▶ EXERCISE DIRECTIONS: Return exactly the final stretch of the records below, opening with the line that contains "habe viele Sachen, die" and closing with the last line.

Collected data
========================================================================

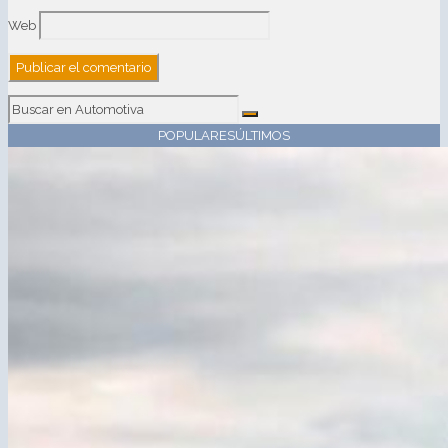
Web
POPULARES
ÚLTIMOS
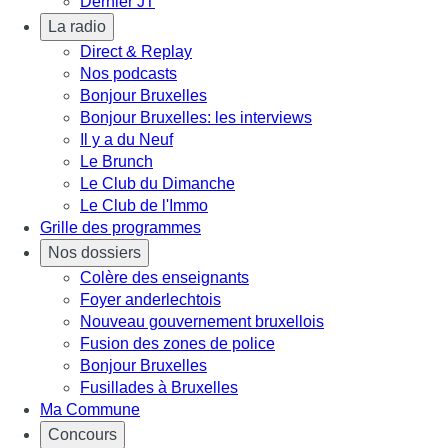
Dernier JT
La radio
Direct & Replay
Nos podcasts
Bonjour Bruxelles
Bonjour Bruxelles: les interviews
Il y a du Neuf
Le Brunch
Le Club du Dimanche
Le Club de l'Immo
Grille des programmes
Nos dossiers
Colère des enseignants
Foyer anderlechtois
Nouveau gouvernement bruxellois
Fusion des zones de police
Bonjour Bruxelles
Fusillades à Bruxelles
Ma Commune
Concours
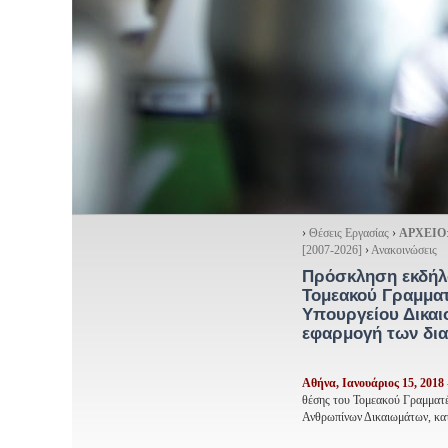
›
Θέσεις Εργασίας
›
ΑΡΧΕΙΟ
[2007-2026]
›
Ανακοινώσεις
Πρόσκληση εκδήλω
Τομεακού Γραμματ
Υπουργείου Δικαι
εφαρμογή των διατ
Αθήνα, Ιανουάριος 15, 2018
θέσης του Τομεακού Γραμματέ
Ανθρωπίνων Δικαιωμάτων, κατ’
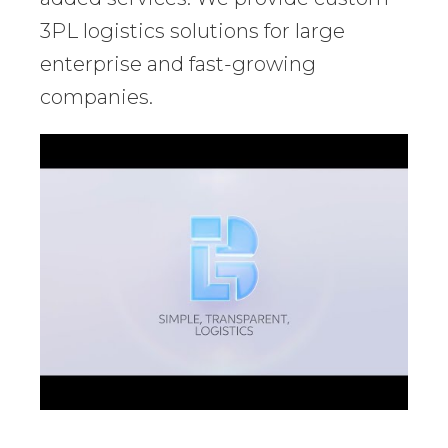
3PL logistics solutions for large
enterprise and fast-growing
companies.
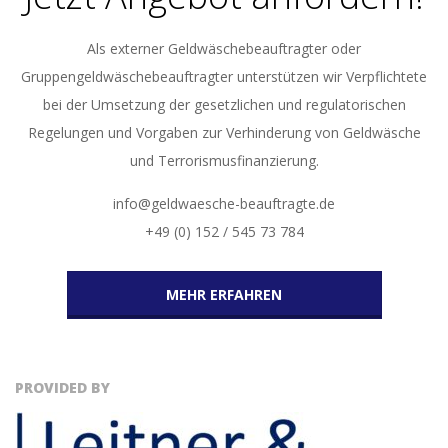
Als externer Geldwäschebeauftragter oder
Gruppengeldwäschebeauftragter unterstützen wir Verpflichtete
bei der Umsetzung der gesetzlichen und regulatorischen
Regelungen und Vorgaben zur Verhinderung von Geldwäsche
und Terrorismusfinanzierung.
info@geldwaesche-beauftragte.de
+49 (0) 152 / 545 73 784
MEHR ERFAHREN
PROVIDED BY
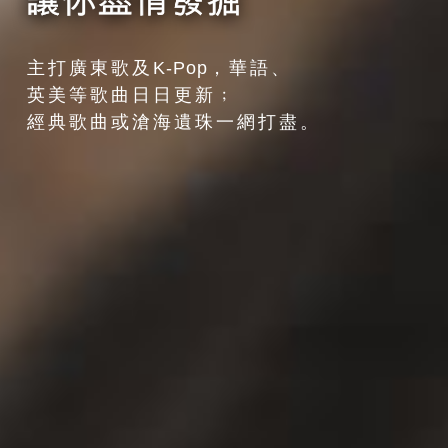
主打廣東歌及
K-Pop
，華語、
英美等歌曲日日更新﹔
經典歌曲或滄海遺珠一網打盡。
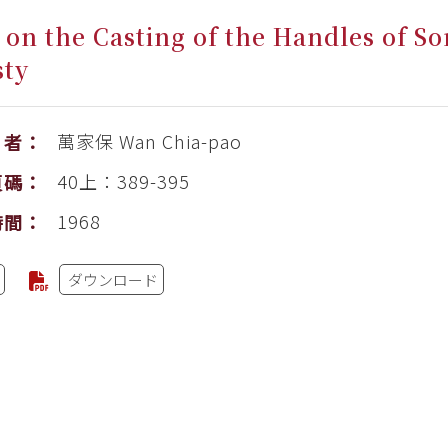
 on the Casting of the Handles of So
sty
萬家保
Wan Chia-pao
者：
40上：389-395
頁碼：
1968
時間：
ダウンロード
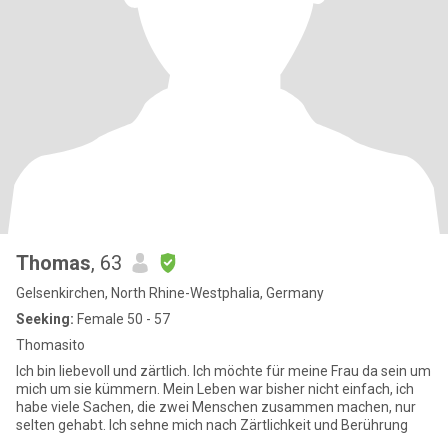
Thomas
, 63
Gelsenkirchen, North Rhine-Westphalia, Germany
Seeking:
Female 50 - 57
Thomasito
Ich bin liebevoll und zärtlich. Ich möchte für meine Frau da sein um
mich um sie kümmern. Mein Leben war bisher nicht einfach, ich
habe viele Sachen, die zwei Menschen zusammen machen, nur
selten gehabt. Ich sehne mich nach Zärtlichkeit und Berührung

========================================================================

▶ COMPLETED TASK:
habe viele Sachen, die zwei Menschen zusammen machen, nur
selten gehabt. Ich sehne mich nach Zärtlichkeit und Berührung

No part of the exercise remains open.